WORK INSTRUCTIONS: Locate every line in the listing below that contains the word "from", and copy each of those lines.

INFORMATION:
Segment Open
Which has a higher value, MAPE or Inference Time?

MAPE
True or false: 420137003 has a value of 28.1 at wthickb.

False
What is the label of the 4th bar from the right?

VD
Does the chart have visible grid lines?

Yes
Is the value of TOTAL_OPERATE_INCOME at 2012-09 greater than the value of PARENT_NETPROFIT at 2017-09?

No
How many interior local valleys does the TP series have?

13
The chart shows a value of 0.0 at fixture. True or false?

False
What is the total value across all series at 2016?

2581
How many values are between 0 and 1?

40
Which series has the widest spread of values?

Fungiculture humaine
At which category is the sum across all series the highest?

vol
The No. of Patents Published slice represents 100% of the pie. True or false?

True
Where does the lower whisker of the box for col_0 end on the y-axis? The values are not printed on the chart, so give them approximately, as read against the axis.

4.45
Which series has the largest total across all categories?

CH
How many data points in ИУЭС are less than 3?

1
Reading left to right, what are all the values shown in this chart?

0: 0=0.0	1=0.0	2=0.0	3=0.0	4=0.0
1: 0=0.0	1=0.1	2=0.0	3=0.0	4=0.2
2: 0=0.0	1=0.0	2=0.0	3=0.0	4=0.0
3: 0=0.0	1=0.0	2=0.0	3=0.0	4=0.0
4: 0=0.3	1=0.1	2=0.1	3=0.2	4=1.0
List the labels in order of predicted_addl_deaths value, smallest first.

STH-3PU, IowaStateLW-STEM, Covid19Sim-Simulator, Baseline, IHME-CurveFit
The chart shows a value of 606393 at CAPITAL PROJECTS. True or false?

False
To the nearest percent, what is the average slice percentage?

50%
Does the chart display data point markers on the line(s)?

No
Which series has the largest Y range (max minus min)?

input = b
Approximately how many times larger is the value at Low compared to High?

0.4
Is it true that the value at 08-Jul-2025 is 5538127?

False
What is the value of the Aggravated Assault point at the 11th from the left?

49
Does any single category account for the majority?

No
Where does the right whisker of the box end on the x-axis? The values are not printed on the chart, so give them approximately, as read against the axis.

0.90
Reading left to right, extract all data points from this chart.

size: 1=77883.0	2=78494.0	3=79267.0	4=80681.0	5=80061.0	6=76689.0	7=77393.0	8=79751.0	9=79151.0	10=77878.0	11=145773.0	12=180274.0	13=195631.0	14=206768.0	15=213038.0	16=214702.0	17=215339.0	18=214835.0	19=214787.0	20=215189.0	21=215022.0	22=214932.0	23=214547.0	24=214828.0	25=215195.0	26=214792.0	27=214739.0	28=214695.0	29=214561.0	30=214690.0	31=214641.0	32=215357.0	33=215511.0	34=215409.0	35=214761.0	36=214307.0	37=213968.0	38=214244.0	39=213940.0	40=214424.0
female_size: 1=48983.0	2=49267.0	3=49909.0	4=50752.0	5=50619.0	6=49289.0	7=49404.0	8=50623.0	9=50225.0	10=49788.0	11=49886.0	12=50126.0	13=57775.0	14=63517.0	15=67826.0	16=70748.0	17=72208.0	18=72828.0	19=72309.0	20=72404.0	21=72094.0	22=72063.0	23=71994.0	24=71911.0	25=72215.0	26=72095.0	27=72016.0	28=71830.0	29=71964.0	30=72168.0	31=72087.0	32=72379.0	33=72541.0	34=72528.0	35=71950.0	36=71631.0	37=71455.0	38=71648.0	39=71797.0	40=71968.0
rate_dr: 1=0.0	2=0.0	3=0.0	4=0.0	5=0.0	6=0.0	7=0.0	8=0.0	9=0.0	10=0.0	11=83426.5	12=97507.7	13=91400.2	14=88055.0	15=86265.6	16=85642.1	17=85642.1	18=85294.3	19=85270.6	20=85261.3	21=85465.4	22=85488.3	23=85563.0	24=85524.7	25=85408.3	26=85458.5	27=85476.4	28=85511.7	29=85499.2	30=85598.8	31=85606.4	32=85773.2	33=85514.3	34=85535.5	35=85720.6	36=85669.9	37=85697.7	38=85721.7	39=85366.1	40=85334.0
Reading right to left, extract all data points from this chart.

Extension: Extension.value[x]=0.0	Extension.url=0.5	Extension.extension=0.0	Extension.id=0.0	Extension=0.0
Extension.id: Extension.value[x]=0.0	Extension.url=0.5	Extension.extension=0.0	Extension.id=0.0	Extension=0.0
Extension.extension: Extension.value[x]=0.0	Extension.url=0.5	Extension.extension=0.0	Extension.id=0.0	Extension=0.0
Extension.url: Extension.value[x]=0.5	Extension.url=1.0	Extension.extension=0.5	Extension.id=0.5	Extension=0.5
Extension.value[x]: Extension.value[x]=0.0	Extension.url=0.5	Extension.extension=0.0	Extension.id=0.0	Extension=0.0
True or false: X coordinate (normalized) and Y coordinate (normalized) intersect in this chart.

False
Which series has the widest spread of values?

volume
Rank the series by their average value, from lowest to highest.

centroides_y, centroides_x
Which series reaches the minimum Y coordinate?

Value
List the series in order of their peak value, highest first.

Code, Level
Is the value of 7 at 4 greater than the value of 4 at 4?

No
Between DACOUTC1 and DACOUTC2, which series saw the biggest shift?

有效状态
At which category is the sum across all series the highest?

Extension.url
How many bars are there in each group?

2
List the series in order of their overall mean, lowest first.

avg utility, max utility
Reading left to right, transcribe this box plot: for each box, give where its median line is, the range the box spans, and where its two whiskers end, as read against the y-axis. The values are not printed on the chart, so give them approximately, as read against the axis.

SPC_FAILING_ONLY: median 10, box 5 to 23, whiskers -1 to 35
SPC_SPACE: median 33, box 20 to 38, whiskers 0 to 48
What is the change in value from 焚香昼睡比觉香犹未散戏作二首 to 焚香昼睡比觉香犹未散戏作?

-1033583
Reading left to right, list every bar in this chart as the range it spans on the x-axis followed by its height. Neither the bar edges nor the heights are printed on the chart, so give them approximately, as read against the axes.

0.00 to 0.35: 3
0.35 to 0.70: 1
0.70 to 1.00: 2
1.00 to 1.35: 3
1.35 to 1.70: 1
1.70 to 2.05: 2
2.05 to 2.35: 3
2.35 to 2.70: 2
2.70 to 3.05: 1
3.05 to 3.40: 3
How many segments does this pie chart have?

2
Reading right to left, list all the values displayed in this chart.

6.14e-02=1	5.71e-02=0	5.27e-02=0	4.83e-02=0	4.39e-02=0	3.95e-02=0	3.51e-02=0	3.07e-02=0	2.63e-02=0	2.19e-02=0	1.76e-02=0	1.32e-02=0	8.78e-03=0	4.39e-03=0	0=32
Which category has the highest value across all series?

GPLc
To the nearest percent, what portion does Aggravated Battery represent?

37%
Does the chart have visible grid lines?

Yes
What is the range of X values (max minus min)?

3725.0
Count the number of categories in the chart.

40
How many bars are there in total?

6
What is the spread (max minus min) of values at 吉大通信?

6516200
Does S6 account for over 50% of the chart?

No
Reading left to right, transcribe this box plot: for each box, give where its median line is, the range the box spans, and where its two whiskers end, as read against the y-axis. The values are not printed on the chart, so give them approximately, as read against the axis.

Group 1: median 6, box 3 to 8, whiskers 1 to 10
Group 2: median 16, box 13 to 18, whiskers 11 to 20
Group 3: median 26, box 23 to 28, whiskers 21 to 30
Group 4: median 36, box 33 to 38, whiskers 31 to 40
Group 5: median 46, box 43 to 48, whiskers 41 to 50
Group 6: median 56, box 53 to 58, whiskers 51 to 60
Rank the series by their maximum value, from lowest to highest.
Segment Closed
WRITTEN REPLY:
What is the label of the 4th bar from the right?
What is the value of the Aggravated Assault point at the 11th from the left?
Reading left to right, extract all data points from this chart.
Reading right to left, extract all data points from this chart.
Rank the series by their average value, from lowest to highest.
What is the change in value from 焚香昼睡比觉香犹未散戏作二首 to 焚香昼睡比觉香犹未散戏作?
Rank the series by their maximum value, from lowest to highest.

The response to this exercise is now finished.